Bi-Partisan Bill Seeks to Bolster U.S R&D Activity

The American Innovations and Jobs Act is a bipartisan Senate bill aimed at bolstering domestic U.S R&D activities. The bill would allow U.S companies to continue deducting R&D expenses in the year in which they are incurred, a provision of the tax code which is set to sunset in 2022. The bill also seeks to expand R&D Tax Credit benefits for small businesses and startups. Drafted in the Senate by Sens. Margaret Hassan (D-NH) and Todd Young (R-IN), the American Innovations and Jobs Act would improve America’s R&D incentive structure and increase the competitiveness of U.S innovation on the world stage.

Under existing tax law, companies that engage in innovation can deduct all expenses associated with R&D in the year in which they are incurred. However, this deductibility provision is set to expire beginning in 2022, when the Internal Revenue Code will require companies to amortize R&D costs across 5 years (15 years for foreign research). The inability to deduct expenses immediately would thus raise taxable income and create a higher cost for engaging in R&D.

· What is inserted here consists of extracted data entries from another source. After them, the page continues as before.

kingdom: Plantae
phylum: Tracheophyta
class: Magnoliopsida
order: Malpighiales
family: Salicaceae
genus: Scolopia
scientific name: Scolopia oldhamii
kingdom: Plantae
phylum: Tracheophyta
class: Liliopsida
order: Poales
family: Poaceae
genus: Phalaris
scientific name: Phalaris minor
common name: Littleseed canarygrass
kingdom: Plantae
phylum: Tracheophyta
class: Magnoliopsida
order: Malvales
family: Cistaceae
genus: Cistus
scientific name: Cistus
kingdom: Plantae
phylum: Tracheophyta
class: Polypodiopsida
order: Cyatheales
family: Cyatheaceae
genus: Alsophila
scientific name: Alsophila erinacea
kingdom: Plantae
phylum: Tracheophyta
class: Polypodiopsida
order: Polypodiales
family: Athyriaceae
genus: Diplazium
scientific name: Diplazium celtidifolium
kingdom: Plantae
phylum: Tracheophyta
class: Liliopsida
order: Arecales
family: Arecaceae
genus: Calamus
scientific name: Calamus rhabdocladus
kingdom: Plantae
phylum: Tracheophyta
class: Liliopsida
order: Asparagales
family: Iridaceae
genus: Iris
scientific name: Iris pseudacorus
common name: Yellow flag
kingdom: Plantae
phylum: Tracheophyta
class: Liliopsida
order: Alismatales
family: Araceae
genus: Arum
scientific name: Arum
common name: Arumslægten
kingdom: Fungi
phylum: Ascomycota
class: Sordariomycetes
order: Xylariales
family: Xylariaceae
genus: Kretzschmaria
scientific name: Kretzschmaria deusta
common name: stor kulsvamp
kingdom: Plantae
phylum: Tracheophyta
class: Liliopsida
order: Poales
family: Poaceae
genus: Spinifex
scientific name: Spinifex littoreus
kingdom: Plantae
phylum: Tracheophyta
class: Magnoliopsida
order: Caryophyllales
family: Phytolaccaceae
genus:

Increasing the carrying costs of R&D would significantly undermine what is perhaps America’s greatest asset, the ability to rapidly innovate. Analysts project that a forced amortization of R&D spend would result in a loss of about 23,000 R&D jobs and cause economic contraction. This would decrease our international R&D competitiveness and further cripple R&D incentives that already lag behind those found in other countries. On the other hand, alleviating the amortization rules would raise GDP by about 0.1% and create roughly 20,000 jobs.

The American Innovations and Jobs Act would not only allow for the continued deduction of R&D expenses, it would also further expand the popular R&D Tax Credit incentive. The bill would increase the value of the R&D Tax Credit for startup companies by expanding the number of credits available for use in offsetting payroll taxes.

Currently, qualified small businesses (less than 5 years old and less than $5 million in receipts) can use up to $250,000 of R&D Credits to immediately offset the employer portion of payroll taxes. The new bill would double that cap immediately, followed by a progressive increase over time. Additionally, the definition of a qualified small business would be expanded to entities less than 8 years old with less than $15 million in average receipts.

If passed, this legislation would accomplish a number of significant things:

1 Allow for continued full deduction of R&D expenses

2 Expand the Payroll Tax Credit portion of the R&D Credit

3 Increase America’s R&D competitiveness

On a side note, the passage of this bill would represent a significant bipartisan effort in an era of hyper-partisanship. Obviously, this bill goes far beyond simple tax implications. ATS strongly supports the passage of this legislation and encourages all partners and clients to do the same. We will be closely watching these legislative and regulatory developments and will post updates on the tax treatment of R&D expenses.